Exercise directions
All lines of the material that contain "solid" must be copied out.

Exercise inputs
===============

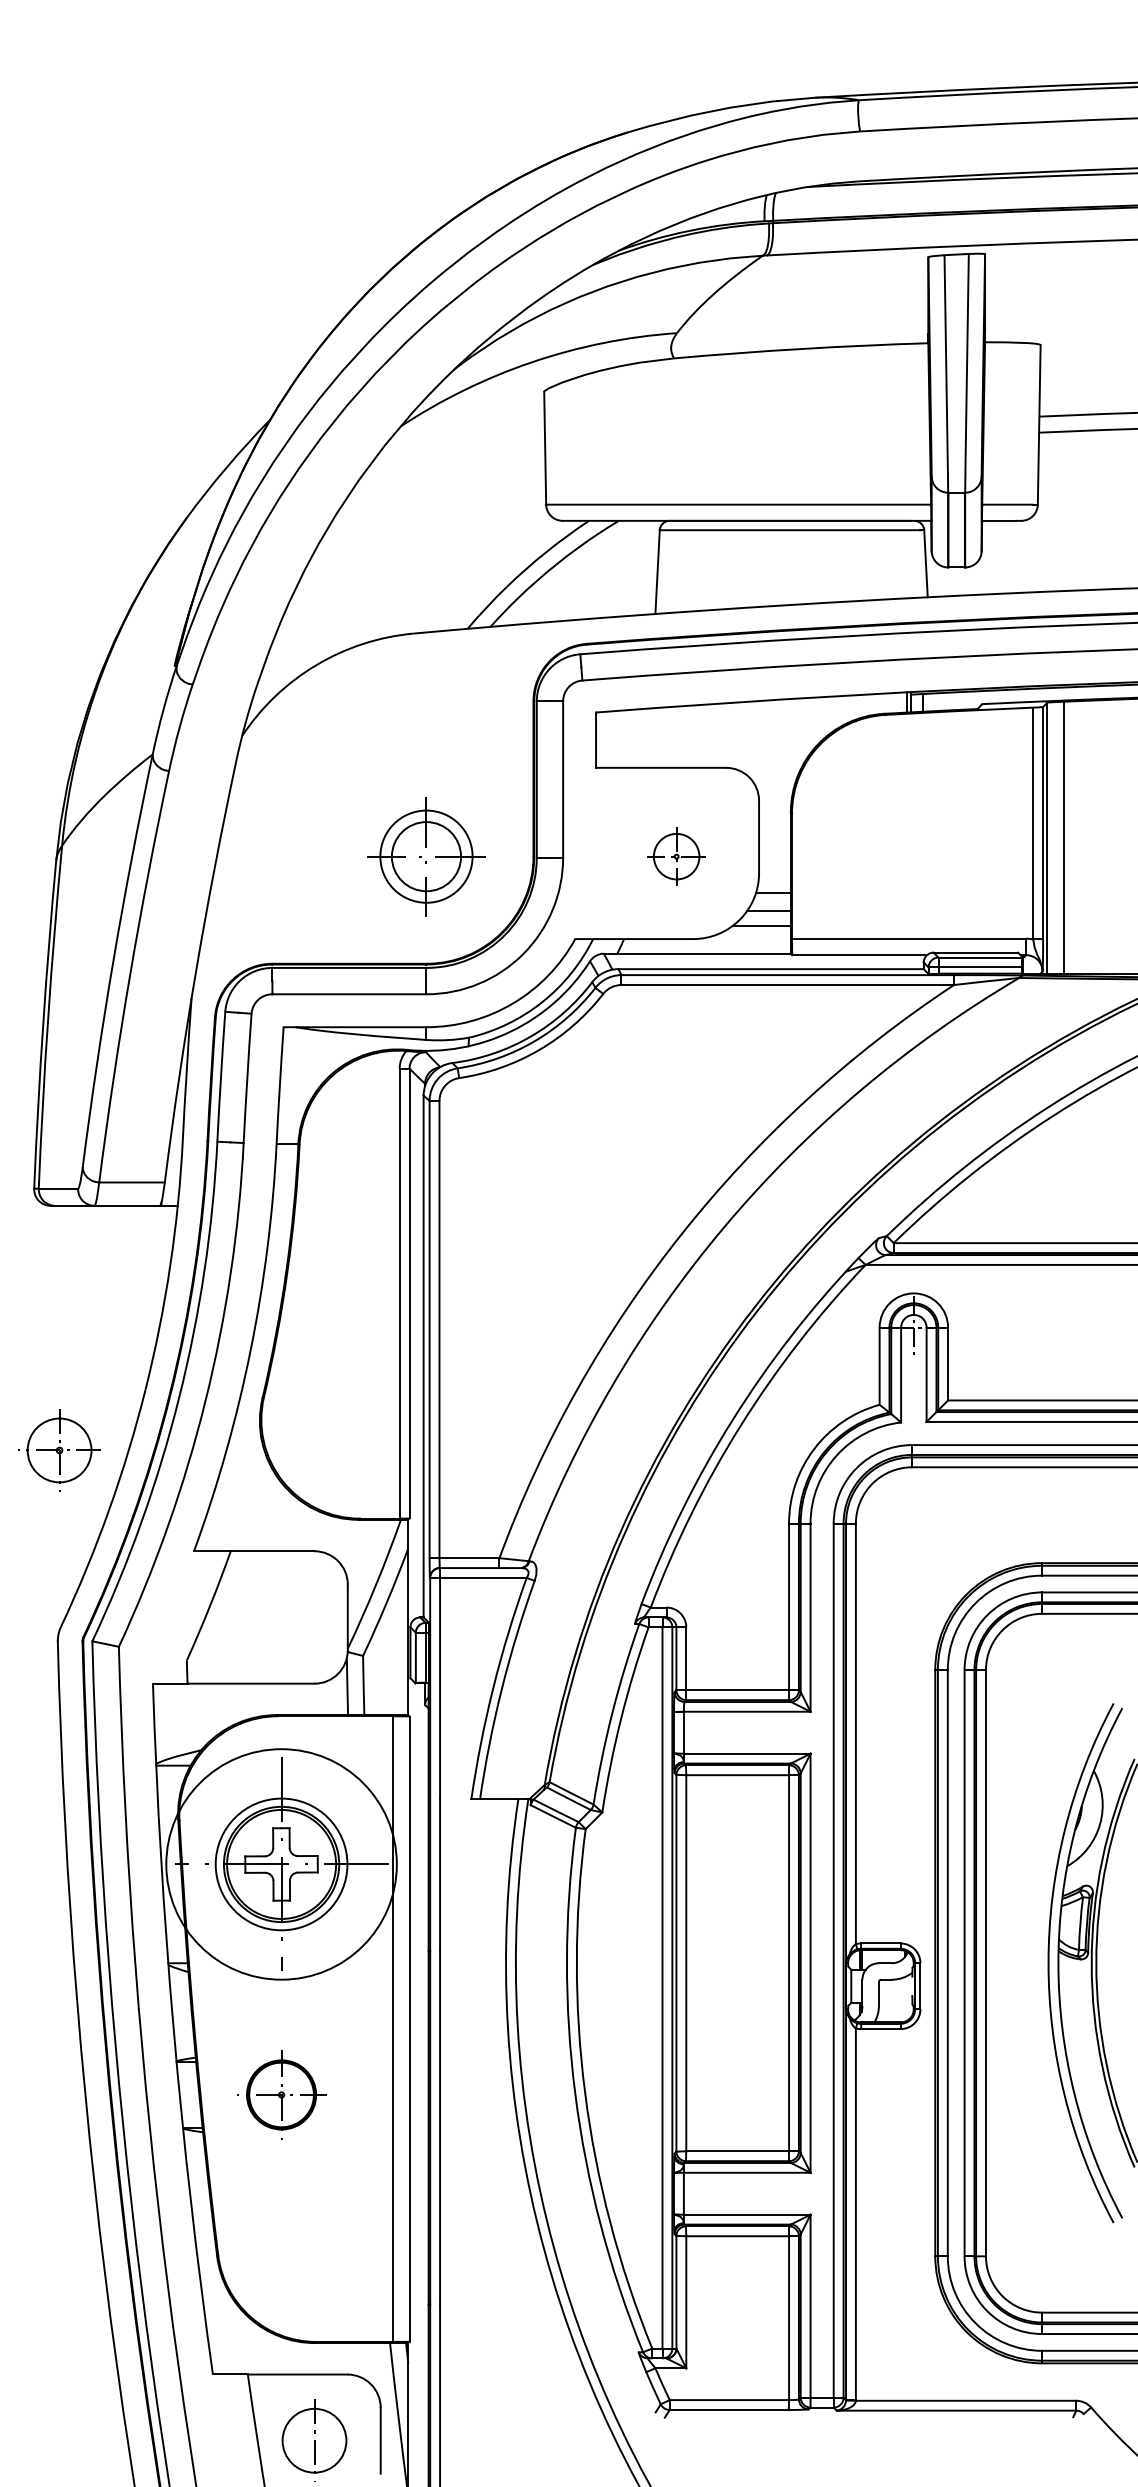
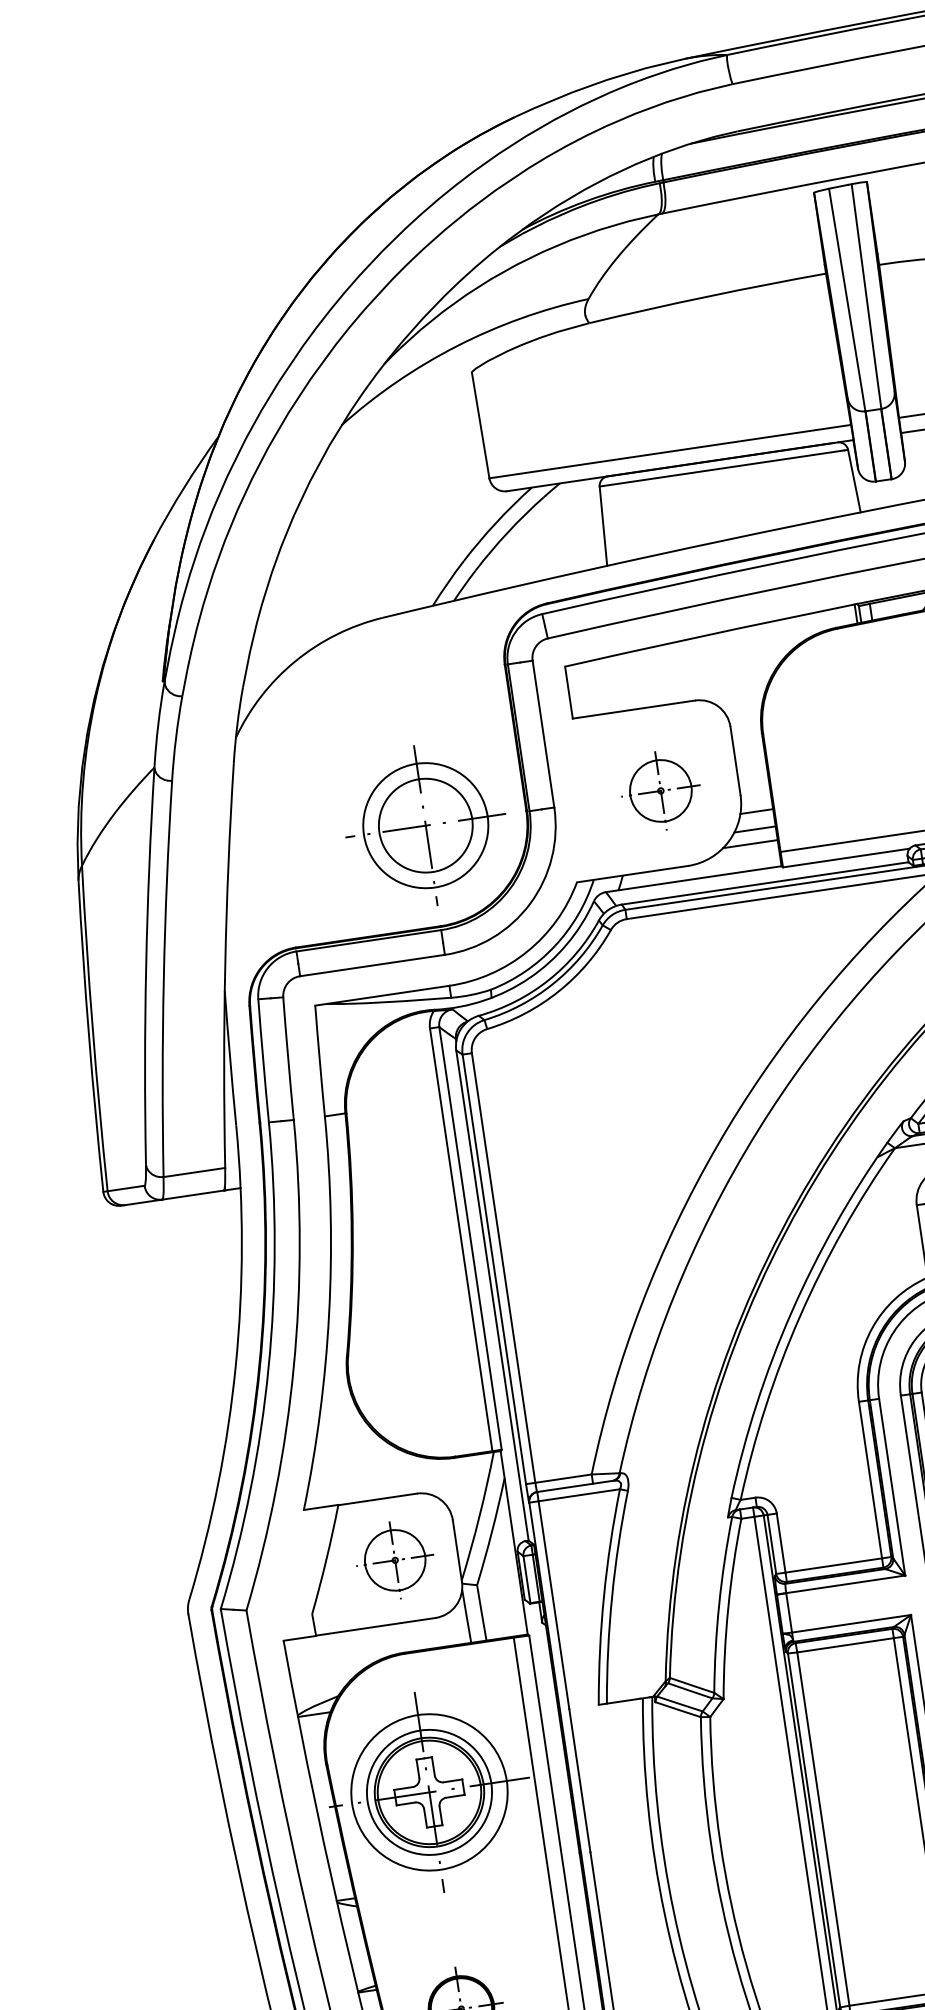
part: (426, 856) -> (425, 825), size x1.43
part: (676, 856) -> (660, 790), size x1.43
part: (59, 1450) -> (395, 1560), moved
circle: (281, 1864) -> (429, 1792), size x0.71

===============

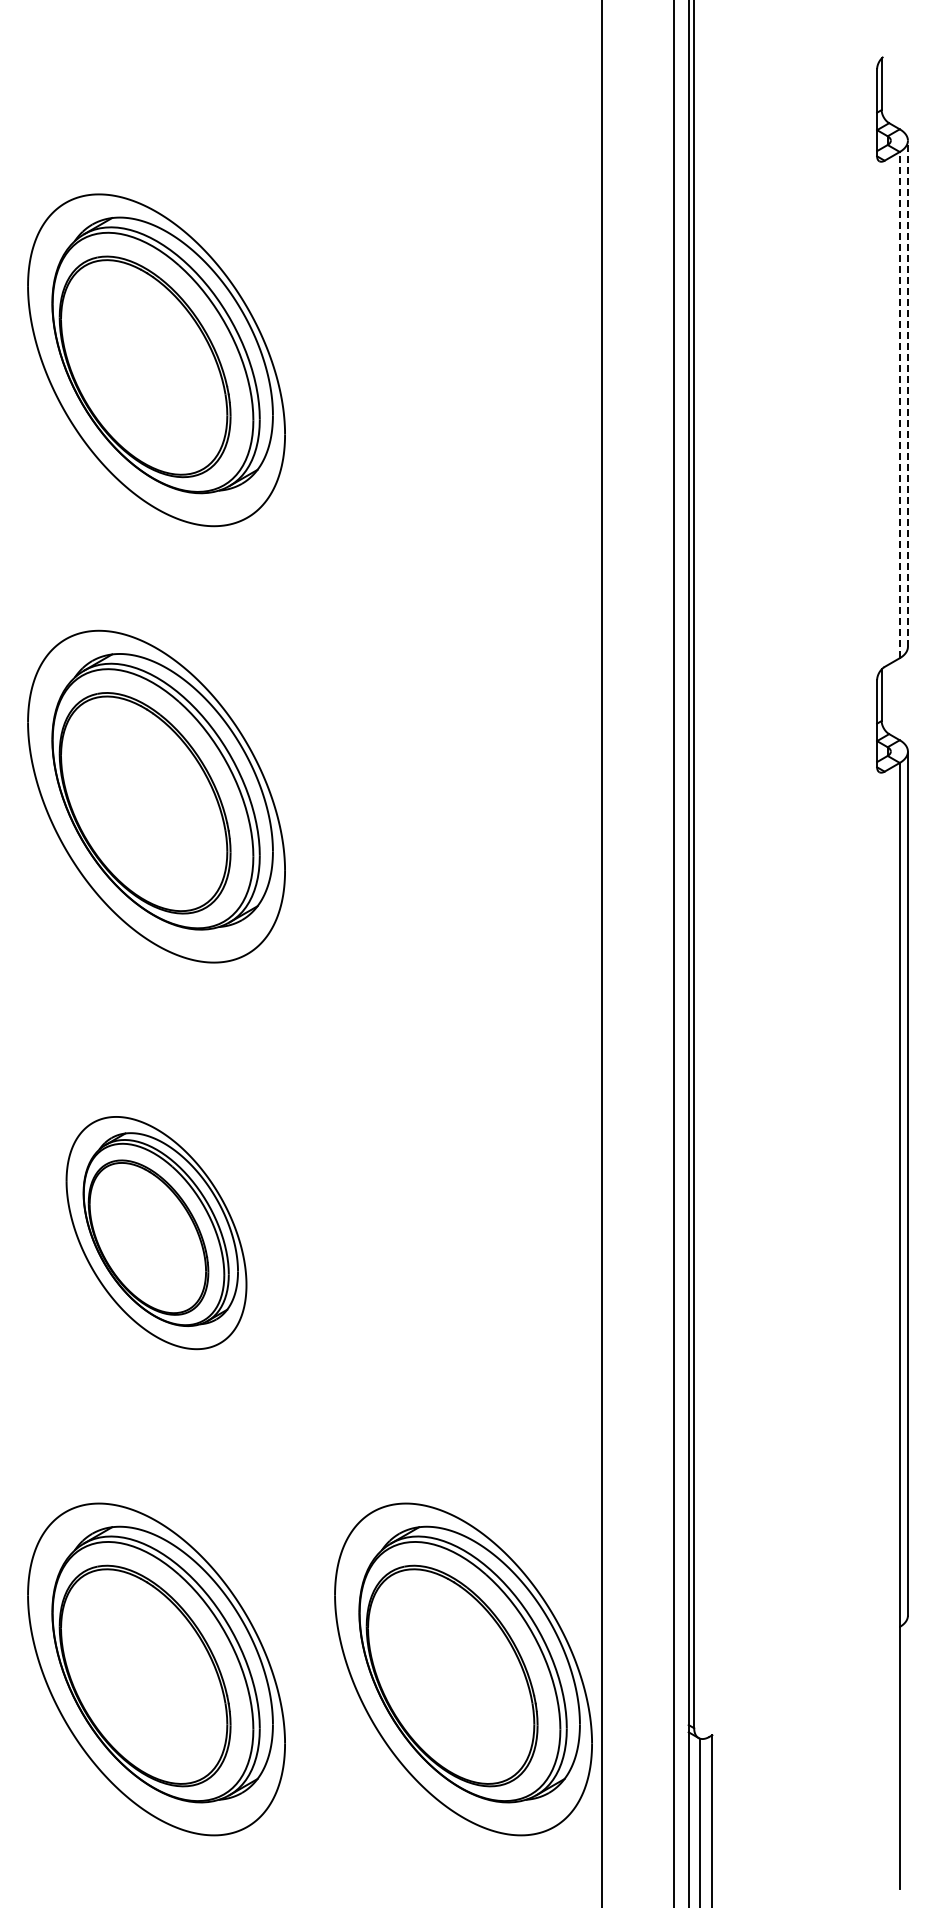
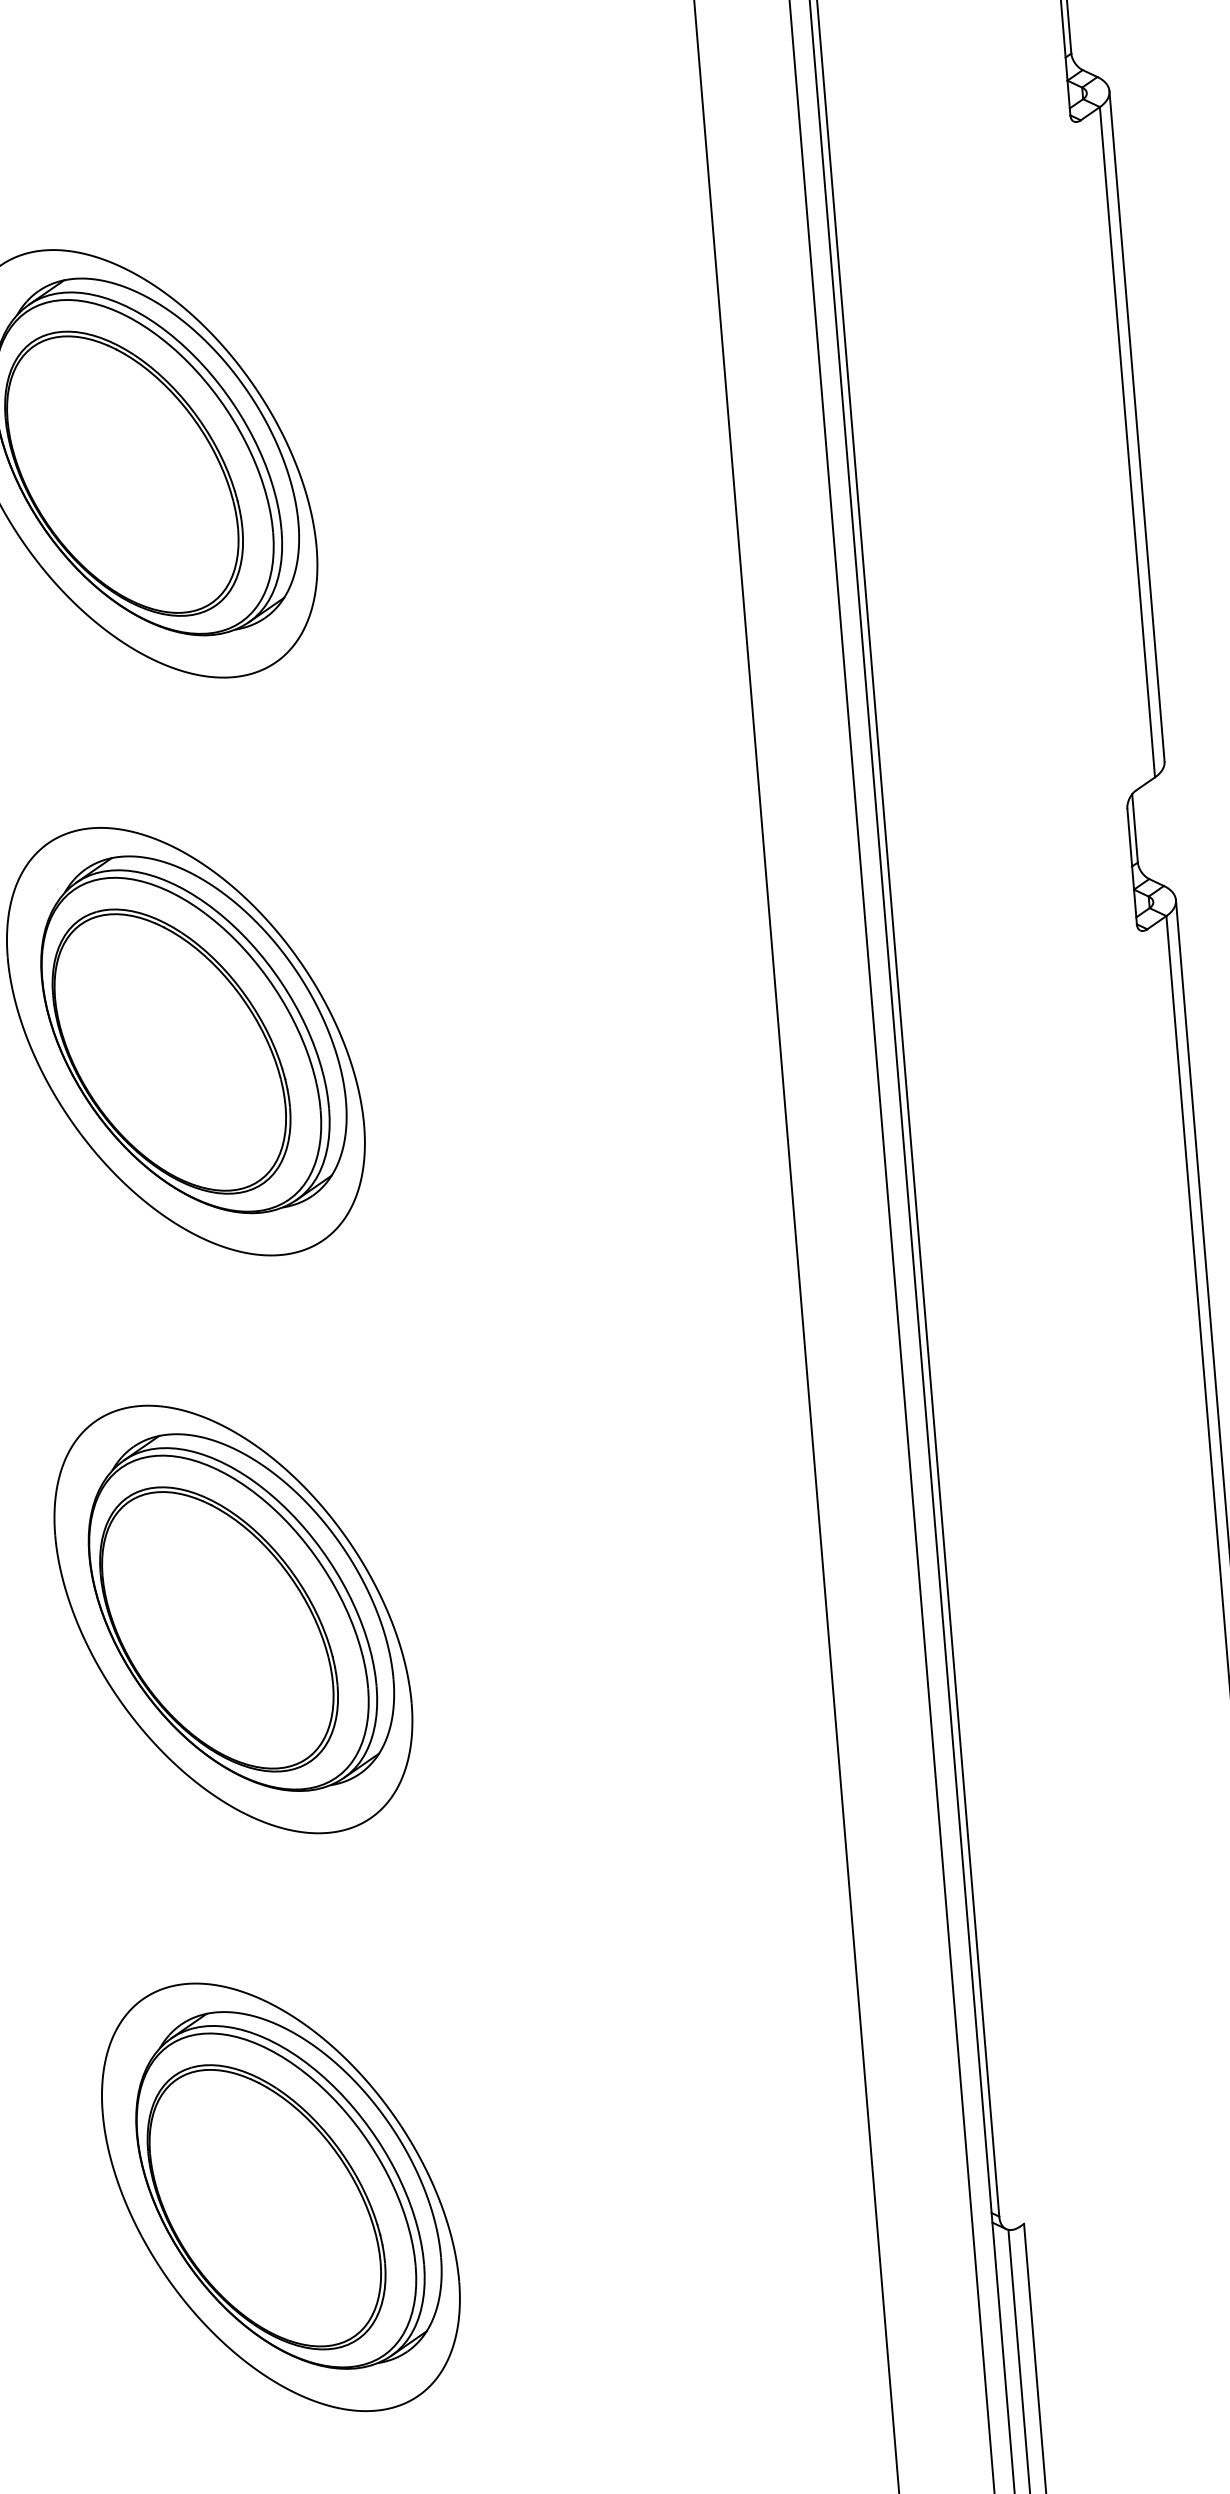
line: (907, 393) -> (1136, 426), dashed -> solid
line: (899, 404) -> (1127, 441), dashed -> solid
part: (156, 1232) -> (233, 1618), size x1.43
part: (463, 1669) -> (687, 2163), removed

===============

Reply
line: (907, 393) -> (1136, 426), dashed -> solid
line: (899, 404) -> (1127, 441), dashed -> solid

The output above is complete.